Étant donnée la situation présente, il m’a paru intéressant
d’attirer l’attention des viticulteurs sur l’utilisation des sarments de vigne
dans la nourriture des animaux de la ferme.
Cette idée n’est pas récente, puisque en 1870 le Dr Guyot disait :
« Voulez-vous dire aux viticulteurs de préparer des
silos, des citernes, de vieux tonneaux, de vieilles cuves, d’épamprer, en les
rognant avec soin, les vignes, de faire manger en vert à leur bétail une partie
des rognages, d’entasser le résultat dans les réservoirs préparés, par
couches ... ils auront ainsi un excellent fourrage frais pour l’hiver, le
bétail en sera avide. »
Il faut la disette en fourrage de 1894 pour voir
l’utilisation des sarments dans l’alimentation des chevaux, pratiquée sur une
assez grande échelle.
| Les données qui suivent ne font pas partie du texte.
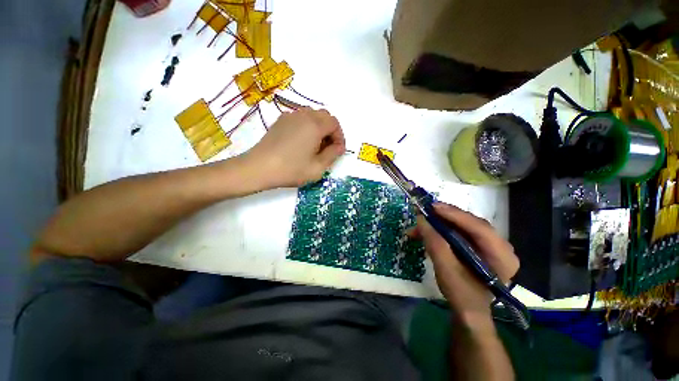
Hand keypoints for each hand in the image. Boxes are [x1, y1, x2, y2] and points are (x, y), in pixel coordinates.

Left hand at [245, 108, 344, 187]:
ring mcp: (290, 116)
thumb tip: (339, 147)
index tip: (337, 151)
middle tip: (328, 148)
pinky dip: (307, 126)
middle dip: (330, 131)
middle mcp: (303, 115)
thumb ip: (333, 155)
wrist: (259, 168)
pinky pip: (300, 118)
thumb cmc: (291, 170)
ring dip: (319, 128)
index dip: (339, 137)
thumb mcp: (317, 168)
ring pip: (312, 115)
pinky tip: (301, 142)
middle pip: (324, 116)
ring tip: (315, 145)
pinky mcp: (280, 121)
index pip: (335, 124)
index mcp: (315, 125)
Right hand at [411, 203, 518, 319]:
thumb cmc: (462, 295)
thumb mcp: (446, 270)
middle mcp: (501, 246)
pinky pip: (461, 231)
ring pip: (464, 226)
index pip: (479, 228)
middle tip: (425, 212)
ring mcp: (491, 245)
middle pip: (471, 223)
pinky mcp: (480, 246)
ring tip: (421, 224)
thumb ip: (435, 244)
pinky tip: (429, 231)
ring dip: (441, 223)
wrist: (469, 312)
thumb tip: (421, 220)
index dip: (455, 215)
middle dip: (445, 217)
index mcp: (502, 256)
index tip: (432, 207)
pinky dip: (443, 229)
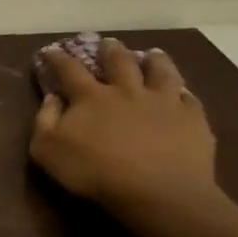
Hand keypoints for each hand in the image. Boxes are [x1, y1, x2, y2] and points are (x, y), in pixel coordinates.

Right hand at [31, 39, 217, 212]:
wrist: (158, 193)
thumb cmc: (96, 172)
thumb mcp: (48, 150)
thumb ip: (45, 120)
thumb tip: (53, 97)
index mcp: (91, 96)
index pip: (69, 69)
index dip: (58, 58)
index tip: (51, 51)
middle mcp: (127, 91)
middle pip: (119, 62)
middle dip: (110, 50)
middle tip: (108, 43)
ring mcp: (163, 102)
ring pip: (160, 71)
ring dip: (154, 60)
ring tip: (152, 54)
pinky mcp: (192, 120)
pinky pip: (189, 99)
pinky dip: (184, 93)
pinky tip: (183, 93)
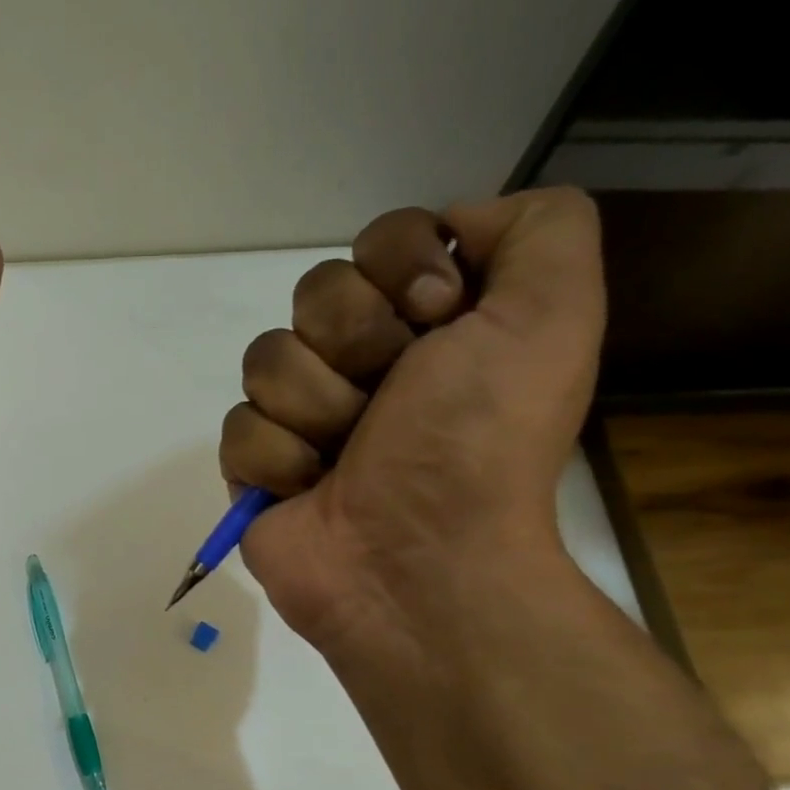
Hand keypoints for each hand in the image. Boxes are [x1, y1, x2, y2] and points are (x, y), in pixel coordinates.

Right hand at [219, 187, 605, 657]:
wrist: (419, 562)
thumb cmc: (479, 442)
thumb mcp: (552, 314)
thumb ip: (538, 229)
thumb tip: (451, 227)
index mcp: (434, 323)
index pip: (380, 239)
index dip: (399, 268)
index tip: (436, 320)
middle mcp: (367, 361)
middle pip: (314, 292)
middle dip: (354, 345)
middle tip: (389, 401)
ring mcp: (305, 414)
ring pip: (266, 358)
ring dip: (317, 409)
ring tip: (348, 457)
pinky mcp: (257, 465)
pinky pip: (238, 426)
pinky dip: (277, 460)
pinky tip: (309, 489)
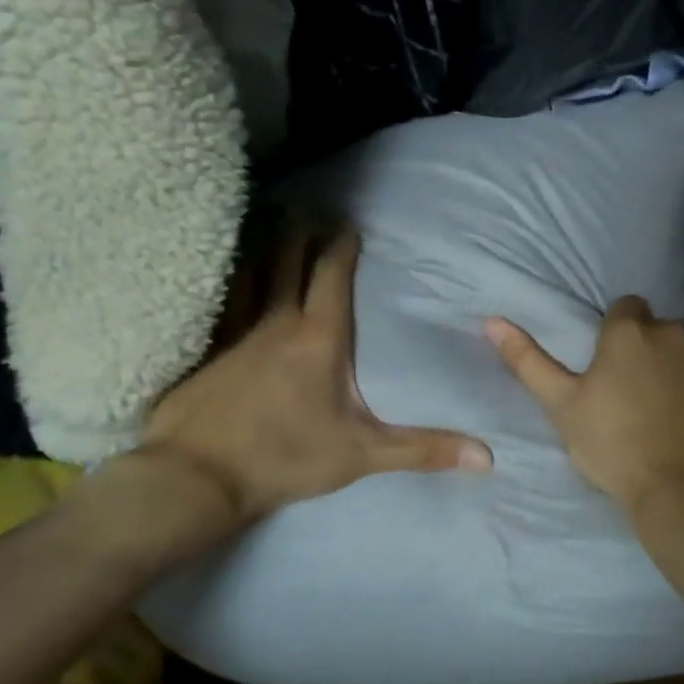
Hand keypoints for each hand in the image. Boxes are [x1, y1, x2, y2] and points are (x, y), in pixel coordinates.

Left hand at [143, 227, 491, 527]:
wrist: (195, 477)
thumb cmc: (285, 457)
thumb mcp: (362, 454)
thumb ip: (423, 449)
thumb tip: (488, 456)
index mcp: (319, 337)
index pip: (332, 275)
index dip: (341, 246)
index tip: (349, 223)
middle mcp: (277, 322)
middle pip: (288, 261)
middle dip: (301, 232)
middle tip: (309, 206)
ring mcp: (236, 332)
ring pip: (252, 274)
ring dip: (265, 247)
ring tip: (270, 223)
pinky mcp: (207, 350)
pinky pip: (223, 302)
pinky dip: (231, 280)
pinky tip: (228, 277)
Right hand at [485, 296, 683, 517]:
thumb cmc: (615, 447)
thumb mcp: (562, 406)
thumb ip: (529, 361)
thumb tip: (492, 320)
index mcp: (629, 331)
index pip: (625, 309)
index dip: (618, 335)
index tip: (614, 369)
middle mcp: (674, 329)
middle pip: (660, 328)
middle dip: (652, 349)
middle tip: (642, 393)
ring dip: (683, 363)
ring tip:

Ces premiers et timides essais sont repris vers 1906.
Depuis cette date, une exploitation de Candillargues, dans l’Hérault, continue
à nourrir sa cavalerie composée de trente chevaux (avant la réquisition) en
substituant au foin des sarments feuillus, récoltés immédiatement après les
vendanges, broyés et ensilés. Ces résultats concluants pourraient être obtenus
ailleurs.
Au point analytique, voici la composition des sarments ensilés :
Matières protéiques |
3,50 |
Matières grasses |
1,65 |
Extractifs non azotés |
18,65 |
Cellulose |
13,00 |
Matières minérales |
4,82 |
Eau |
58,38 |
Total |
——— 100,00 |
Au point de vue nutritif, 100 kilogrammes de sarments
ensilés équivalent sensiblement à 50 kilogrammes de bon foin sec.
La préparation du sarment-fourrage comporte trois opérations
qui sont : le ramassage, le broyage, l’ensilage et la fermentation.
Le ramassage des sarments.
— Les sarments doivent être ramassés avant la chute des
feuilles, car, à partir de ce moment, ils perdent de leur valeur alimentaire.
Dans certaines exploitations méridionales, on pratique dès
la fin des vendanges une taille sommaire qui consiste à couper les sarments à
deux ou trois nœuds au-dessus du bourgeon qui sera conservé au moment de la
taille définitive. C’est l’« espoudassage » qui facilite les premiers
travaux de culture. Les bois espoudassés et garnis de feuilles peuvent fort
bien être broyés.
Broyage des sarments.
— Les sarments ainsi récoltés doivent être coupés, puis
écrasés et broyés, de façon à être plus facilement absorbés et assimilés par
les animaux. On utilise, à cet effet, des broyeurs identiques à ceux employés
en Bretagne pour le broyage des ajoncs. On obtient ainsi une véritable mousse
de sarments.
Ensilage et fermentation.
— Il faut éviter immédiatement l’action de l’air.
L’ensilage consiste à entasser la matière humide, puis à l’abandonner à
elle-même pendant un certain temps. Il faudra tasser fortement les sarments
broyés pour chasser l’air interstitiel qui s’y trouve et même les préserver de
l’air extérieur, en ayant recours à des récipients bien étanches. Le chargement
de ces récipients ou silos se fait par couches successives, bien tassées ;
une fois pleins, on place dessus une couche de paille, puis une couche de terre
de manière à maintenir le tassement et éviter l’aération.
La fermentation ne tarde pas à se déclencher ; il y a
élévation de température pouvant atteindre 60°, dégagement de gaz et la couleur
de la masse passe du vert au brun. Pendant cette fermentation, il-y a
dégagement de vapeur d’eau et affaissement de la masse ; il faut alors retasser
pour éviter l’entrée d’air.
Au bout de six à sept semaines, la fermentation est
terminée, la température tombe et le sarment-fourrage est consommable. Mais il
faut toujours le préserver de l’action de l’air. Il sera donc préférable, dans
ce but, d’utiliser des silos de petite capacité, de manière à diminuer la
surface d’aération pendant la durée d’exploitation du silo. Cette exploitation
devra se faire par couches horizontales, quotidiennement, et les gaz qui
continuent à se dégager préserveront la surface d’une façon assez efficace d’un
jour à l’autre.
Distribution des rations.
— Les sarments-fourrages sont donnés aux animaux,
mélangés à du son mélassé et de la recoupe de minoterie. Tous les animaux
l’acceptent facilement et les chevaux en sont très friands.
Voici la ration par cheval :
Sarments ensilés |
15 |
kilogrammes. |
Son mélasse |
5 |
— |
Repasse |
1 |
kilogramme. |
Cette ration quotidienne doit être distribuée en trois
repas.
H. PAU,
Ingénieur agricole, Professeur d’Agriculture, Expert des Tribunaux.